Here is another interesting application of the idea of a global city to the case of Shanghai -- a conference paper by Professor Lin Ye, "Is Shanghai Really a 'Global City'?" (link).  Ye's test involves examining three factors:
  1. Central place in the national economy
  2. Concentration nodes for global capital
  3. Agglomeration sites to provide professional services (5)
Does Shanghai rate highly enough in these three areas to qualify as a global city?

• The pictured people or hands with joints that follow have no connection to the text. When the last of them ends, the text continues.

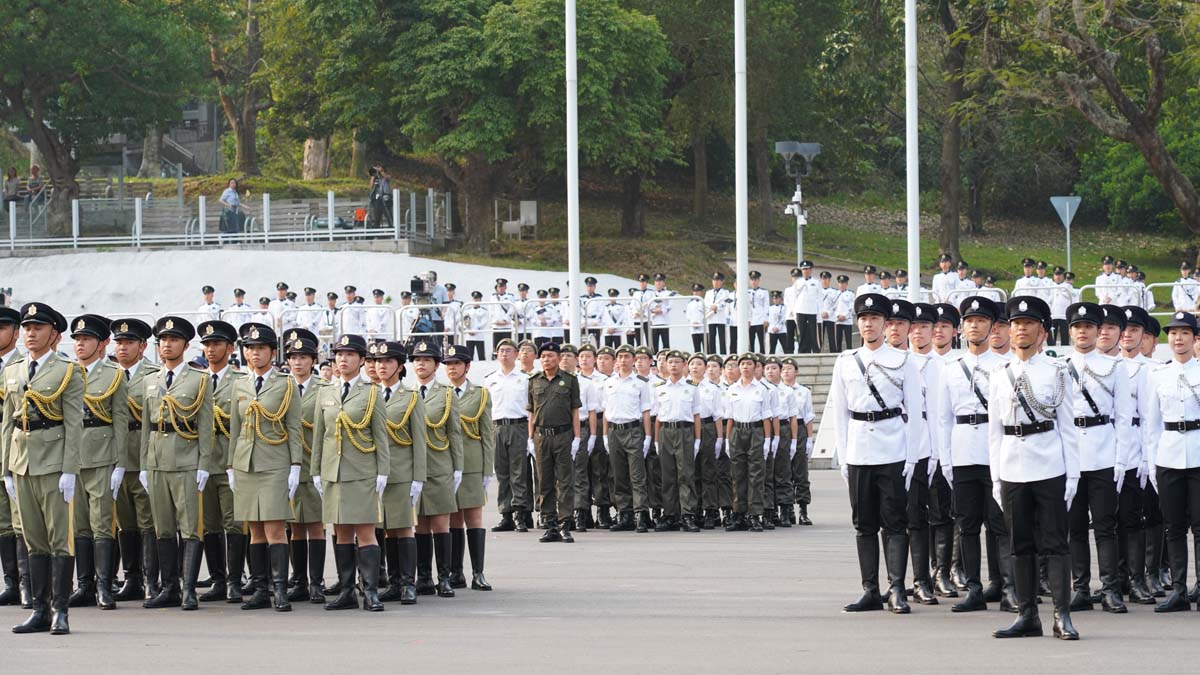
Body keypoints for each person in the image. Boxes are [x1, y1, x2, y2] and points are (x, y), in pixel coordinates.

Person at [987, 296, 1079, 640]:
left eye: (1028, 323)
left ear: (1042, 331)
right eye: (1015, 323)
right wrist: (996, 476)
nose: (1020, 329)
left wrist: (1073, 474)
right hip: (1012, 466)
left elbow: (1068, 426)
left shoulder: (1056, 371)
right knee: (1020, 544)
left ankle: (1061, 615)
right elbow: (994, 431)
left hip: (1049, 464)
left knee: (1055, 543)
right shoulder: (1000, 374)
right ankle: (1027, 615)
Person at [827, 293, 925, 614]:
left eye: (875, 319)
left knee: (895, 522)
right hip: (858, 450)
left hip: (892, 447)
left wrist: (911, 457)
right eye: (863, 318)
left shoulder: (903, 361)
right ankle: (869, 588)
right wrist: (843, 456)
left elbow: (915, 410)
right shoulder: (845, 361)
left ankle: (896, 587)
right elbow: (839, 412)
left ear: (886, 323)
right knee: (863, 523)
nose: (868, 324)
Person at [3, 303, 82, 635]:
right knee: (34, 539)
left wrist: (70, 470)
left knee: (58, 540)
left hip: (53, 462)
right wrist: (6, 468)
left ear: (54, 334)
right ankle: (39, 610)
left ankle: (60, 610)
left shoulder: (68, 370)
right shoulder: (13, 371)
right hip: (22, 462)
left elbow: (75, 424)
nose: (30, 333)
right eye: (26, 327)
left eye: (37, 327)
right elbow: (8, 422)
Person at [140, 316, 216, 612]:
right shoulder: (151, 380)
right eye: (162, 340)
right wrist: (146, 463)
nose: (167, 345)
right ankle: (169, 587)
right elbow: (148, 425)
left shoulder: (199, 380)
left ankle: (188, 589)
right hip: (158, 459)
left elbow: (206, 425)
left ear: (185, 344)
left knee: (190, 526)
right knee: (163, 526)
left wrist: (204, 464)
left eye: (173, 340)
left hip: (186, 458)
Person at [1062, 302, 1133, 613]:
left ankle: (1110, 589)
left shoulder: (1114, 367)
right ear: (1070, 331)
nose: (1083, 332)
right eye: (1078, 327)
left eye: (1089, 327)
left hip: (1103, 450)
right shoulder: (1059, 366)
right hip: (1070, 455)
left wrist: (1120, 459)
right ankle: (1080, 588)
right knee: (1074, 526)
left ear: (1097, 331)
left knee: (1105, 526)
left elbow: (1124, 416)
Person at [226, 323, 302, 612]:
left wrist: (295, 465)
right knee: (254, 529)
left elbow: (294, 427)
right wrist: (231, 464)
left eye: (260, 348)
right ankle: (260, 588)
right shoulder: (240, 384)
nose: (254, 353)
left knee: (274, 528)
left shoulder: (285, 384)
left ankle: (280, 589)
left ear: (272, 352)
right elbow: (236, 428)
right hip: (246, 463)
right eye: (250, 348)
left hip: (274, 462)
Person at [310, 334, 389, 611]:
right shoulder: (326, 391)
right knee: (341, 532)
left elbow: (380, 434)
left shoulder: (370, 392)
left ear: (362, 360)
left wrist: (383, 471)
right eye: (339, 354)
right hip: (334, 471)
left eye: (350, 354)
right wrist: (316, 471)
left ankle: (370, 591)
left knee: (366, 532)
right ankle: (346, 591)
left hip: (362, 470)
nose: (343, 359)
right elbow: (321, 435)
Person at [66, 315, 129, 611]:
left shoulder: (113, 374)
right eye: (77, 339)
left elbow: (120, 421)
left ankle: (105, 585)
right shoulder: (67, 373)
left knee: (102, 524)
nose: (80, 344)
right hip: (74, 457)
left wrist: (120, 463)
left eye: (87, 339)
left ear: (102, 343)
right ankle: (85, 585)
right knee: (79, 526)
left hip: (103, 455)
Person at [1142, 310, 1200, 612]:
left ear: (1195, 338)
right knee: (1173, 526)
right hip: (1168, 455)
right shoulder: (1157, 376)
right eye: (1174, 333)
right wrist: (1152, 465)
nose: (1178, 338)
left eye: (1185, 333)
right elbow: (1151, 426)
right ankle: (1178, 589)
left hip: (1199, 453)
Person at [368, 340, 426, 604]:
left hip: (402, 471)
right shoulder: (368, 395)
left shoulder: (411, 396)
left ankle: (408, 584)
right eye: (378, 361)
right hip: (374, 473)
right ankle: (393, 583)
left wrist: (418, 478)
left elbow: (419, 440)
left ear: (400, 366)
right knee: (386, 528)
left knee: (403, 528)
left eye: (388, 361)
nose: (381, 366)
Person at [107, 319, 160, 604]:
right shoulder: (110, 375)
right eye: (119, 343)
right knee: (124, 521)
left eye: (129, 343)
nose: (123, 347)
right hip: (118, 458)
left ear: (142, 346)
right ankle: (132, 578)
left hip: (144, 455)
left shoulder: (153, 374)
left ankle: (153, 580)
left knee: (148, 521)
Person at [197, 320, 246, 603]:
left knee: (233, 523)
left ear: (229, 348)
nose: (211, 349)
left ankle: (235, 581)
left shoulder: (239, 381)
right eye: (207, 344)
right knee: (210, 524)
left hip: (229, 460)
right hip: (204, 461)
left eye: (216, 344)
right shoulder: (196, 379)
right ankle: (217, 579)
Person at [410, 341, 464, 596]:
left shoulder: (445, 393)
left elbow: (454, 432)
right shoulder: (406, 391)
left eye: (426, 360)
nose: (421, 364)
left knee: (441, 524)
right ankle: (424, 577)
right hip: (414, 468)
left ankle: (444, 578)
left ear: (436, 365)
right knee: (419, 525)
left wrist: (458, 467)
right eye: (417, 359)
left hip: (440, 464)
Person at [442, 344, 495, 591]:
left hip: (472, 462)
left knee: (473, 517)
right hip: (447, 461)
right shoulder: (440, 393)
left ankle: (478, 572)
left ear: (467, 366)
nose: (451, 368)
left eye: (456, 363)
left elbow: (486, 434)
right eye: (448, 364)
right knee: (452, 518)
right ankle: (456, 572)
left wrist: (487, 469)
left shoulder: (480, 394)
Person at [282, 329, 328, 603]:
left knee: (315, 524)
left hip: (313, 463)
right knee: (294, 525)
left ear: (313, 360)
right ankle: (298, 580)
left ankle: (316, 582)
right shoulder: (283, 385)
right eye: (293, 357)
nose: (297, 362)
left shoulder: (324, 388)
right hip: (286, 464)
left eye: (303, 357)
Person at [526, 342, 581, 543]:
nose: (546, 359)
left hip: (563, 435)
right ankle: (550, 525)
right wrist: (530, 438)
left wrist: (577, 438)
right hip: (541, 437)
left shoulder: (569, 380)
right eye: (544, 356)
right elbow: (531, 412)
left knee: (565, 481)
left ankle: (565, 524)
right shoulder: (534, 381)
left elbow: (575, 410)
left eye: (550, 356)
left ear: (558, 358)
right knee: (545, 482)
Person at [603, 345, 653, 532]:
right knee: (619, 475)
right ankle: (625, 513)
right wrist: (605, 436)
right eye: (620, 356)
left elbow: (646, 412)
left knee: (637, 476)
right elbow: (606, 412)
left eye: (627, 356)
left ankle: (641, 513)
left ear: (633, 360)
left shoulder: (641, 383)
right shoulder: (609, 383)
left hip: (633, 430)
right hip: (614, 431)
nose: (623, 360)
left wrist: (647, 437)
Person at [485, 339, 532, 532]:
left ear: (516, 354)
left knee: (519, 472)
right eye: (501, 350)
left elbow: (532, 409)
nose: (504, 354)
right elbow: (486, 409)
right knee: (502, 472)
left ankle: (521, 513)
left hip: (518, 426)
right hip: (497, 428)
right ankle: (506, 514)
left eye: (509, 351)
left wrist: (530, 435)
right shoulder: (490, 379)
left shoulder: (525, 379)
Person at [0, 307, 22, 607]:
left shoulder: (22, 365)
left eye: (3, 327)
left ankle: (30, 584)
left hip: (19, 450)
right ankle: (11, 582)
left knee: (22, 521)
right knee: (3, 521)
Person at [782, 358, 815, 525]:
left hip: (801, 429)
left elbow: (808, 416)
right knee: (784, 471)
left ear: (796, 371)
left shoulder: (804, 391)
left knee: (801, 472)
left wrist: (809, 439)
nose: (786, 372)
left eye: (789, 368)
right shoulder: (776, 391)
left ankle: (803, 510)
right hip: (783, 429)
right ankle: (786, 510)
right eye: (784, 369)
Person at [704, 273, 733, 354]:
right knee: (711, 338)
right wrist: (712, 306)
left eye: (717, 280)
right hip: (711, 317)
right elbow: (705, 303)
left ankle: (723, 354)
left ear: (722, 281)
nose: (715, 282)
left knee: (722, 339)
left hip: (721, 318)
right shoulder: (708, 292)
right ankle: (712, 355)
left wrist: (718, 307)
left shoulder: (725, 292)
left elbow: (726, 302)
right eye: (714, 280)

Ye concludes that the data support a "yes" in each area.  The Shanghai region represents a very significant percentage of the total Chinese GDP, and was increasing from 1992 to 2001 (7).  It represented 5.16% of total GDP in 2001, with only roughly 1.5% of population.  Second, Shanghai represented a significant concentration of China's foreign direct investment and exports during these years.  Shipping and air traffic were concentrated in the metropolitan region as well.  So Ye concludes that "Shanghai has become a strategic concentration node for global capital" (12).  Finally, Sassen's most important criterion has to do with being a key node in the global network of professional services.  He finds that here too, Shanghai measures up.  So-called "tertiary" industries amount to 45.8% of employment -- dramatically greater than China's overall 27.7% rate (14).  And the volume of financial services, insurance, and real estate (FIRE) business activity is very high as well.  "Shanghai is leading the way to transform to an information-based professional service concentration place" (15).  One important measure is the Globalization and World Cities Study Group assessment (link).  GaWC singles out a list of 46 global firms (accounting, financial services, architecture, ...), and then ranks cities according to how many offices they possess of these firms.  Ye notes that GaWC identified 55 global cities based on the concentration of global advanced producer service firms in each city, and Shanghai is on this list, with 27 offices out of the 46 global firms (compared to 105 offices in New York).  Ye concludes that Shanghai has "quickly adjusted from a traditional manufacturing center to a place that provides advanced professional services to the whole world" (17).  It isn't yet in the top rank; but it is increasing its global interconnectedness rapidly.

These transitions from primary sector to tertiary sector businesses that Ye documents indicate that Shanghai is already well on its way to being a knowledge-centered global city.  And the processes of densification described above should only amplify this process.